__Task directions__. Line by line, reproduce the material below exactly.
======== Source material ========
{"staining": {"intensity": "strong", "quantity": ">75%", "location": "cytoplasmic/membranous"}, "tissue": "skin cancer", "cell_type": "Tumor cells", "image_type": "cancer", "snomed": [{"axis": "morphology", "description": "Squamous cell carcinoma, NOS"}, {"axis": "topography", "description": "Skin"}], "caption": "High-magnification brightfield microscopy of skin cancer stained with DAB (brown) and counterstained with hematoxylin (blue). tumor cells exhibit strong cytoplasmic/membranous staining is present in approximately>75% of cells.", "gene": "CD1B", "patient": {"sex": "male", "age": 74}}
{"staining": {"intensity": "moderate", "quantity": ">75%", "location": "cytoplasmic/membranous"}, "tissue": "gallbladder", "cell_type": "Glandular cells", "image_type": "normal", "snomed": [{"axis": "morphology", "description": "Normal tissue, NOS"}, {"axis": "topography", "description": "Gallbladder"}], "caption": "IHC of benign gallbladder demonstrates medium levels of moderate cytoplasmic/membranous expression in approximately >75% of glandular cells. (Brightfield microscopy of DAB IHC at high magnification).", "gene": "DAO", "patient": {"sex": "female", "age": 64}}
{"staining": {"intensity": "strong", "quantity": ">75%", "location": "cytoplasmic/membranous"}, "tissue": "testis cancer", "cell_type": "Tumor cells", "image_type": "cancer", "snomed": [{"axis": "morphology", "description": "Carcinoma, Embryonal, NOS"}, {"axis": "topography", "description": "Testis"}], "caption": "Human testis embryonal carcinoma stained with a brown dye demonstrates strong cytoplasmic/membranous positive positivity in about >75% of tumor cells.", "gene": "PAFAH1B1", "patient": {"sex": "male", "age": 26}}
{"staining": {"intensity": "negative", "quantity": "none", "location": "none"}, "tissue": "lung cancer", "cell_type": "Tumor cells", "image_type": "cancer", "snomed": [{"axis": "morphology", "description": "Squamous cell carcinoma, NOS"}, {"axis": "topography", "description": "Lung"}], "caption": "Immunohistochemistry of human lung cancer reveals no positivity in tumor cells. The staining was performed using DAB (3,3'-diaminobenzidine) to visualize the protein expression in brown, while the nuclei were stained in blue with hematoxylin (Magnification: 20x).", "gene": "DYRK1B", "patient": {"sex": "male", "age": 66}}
========
__Your solution__.
{"staining": {"intensity": "strong", "quantity": ">75%", "location": "cytoplasmic/membranous"}, "tissue": "skin cancer", "cell_type": "Tumor cells", "image_type": "cancer", "snomed": [{"axis": "morphology", "description": "Squamous cell carcinoma, NOS"}, {"axis": "topography", "description": "Skin"}], "caption": "High-magnification brightfield microscopy of skin cancer stained with DAB (brown) and counterstained with hematoxylin (blue). tumor cells exhibit strong cytoplasmic/membranous staining is present in approximately>75% of cells.", "gene": "CD1B", "patient": {"sex": "male", "age": 74}}
{"staining": {"intensity": "moderate", "quantity": ">75%", "location": "cytoplasmic/membranous"}, "tissue": "gallbladder", "cell_type": "Glandular cells", "image_type": "normal", "snomed": [{"axis": "morphology", "description": "Normal tissue, NOS"}, {"axis": "topography", "description": "Gallbladder"}], "caption": "IHC of benign gallbladder demonstrates medium levels of moderate cytoplasmic/membranous expression in approximately >75% of glandular cells. (Brightfield microscopy of DAB IHC at high magnification).", "gene": "DAO", "patient": {"sex": "female", "age": 64}}
{"staining": {"intensity": "strong", "quantity": ">75%", "location": "cytoplasmic/membranous"}, "tissue": "testis cancer", "cell_type": "Tumor cells", "image_type": "cancer", "snomed": [{"axis": "morphology", "description": "Carcinoma, Embryonal, NOS"}, {"axis": "topography", "description": "Testis"}], "caption": "Human testis embryonal carcinoma stained with a brown dye demonstrates strong cytoplasmic/membranous positive positivity in about >75% of tumor cells.", "gene": "PAFAH1B1", "patient": {"sex": "male", "age": 26}}
{"staining": {"intensity": "negative", "quantity": "none", "location": "none"}, "tissue": "lung cancer", "cell_type": "Tumor cells", "image_type": "cancer", "snomed": [{"axis": "morphology", "description": "Squamous cell carcinoma, NOS"}, {"axis": "topography", "description": "Lung"}], "caption": "Immunohistochemistry of human lung cancer reveals no positivity in tumor cells. The staining was performed using DAB (3,3'-diaminobenzidine) to visualize the protein expression in brown, while the nuclei were stained in blue with hematoxylin (Magnification: 20x).", "gene": "DYRK1B", "patient": {"sex": "male", "age": 66}}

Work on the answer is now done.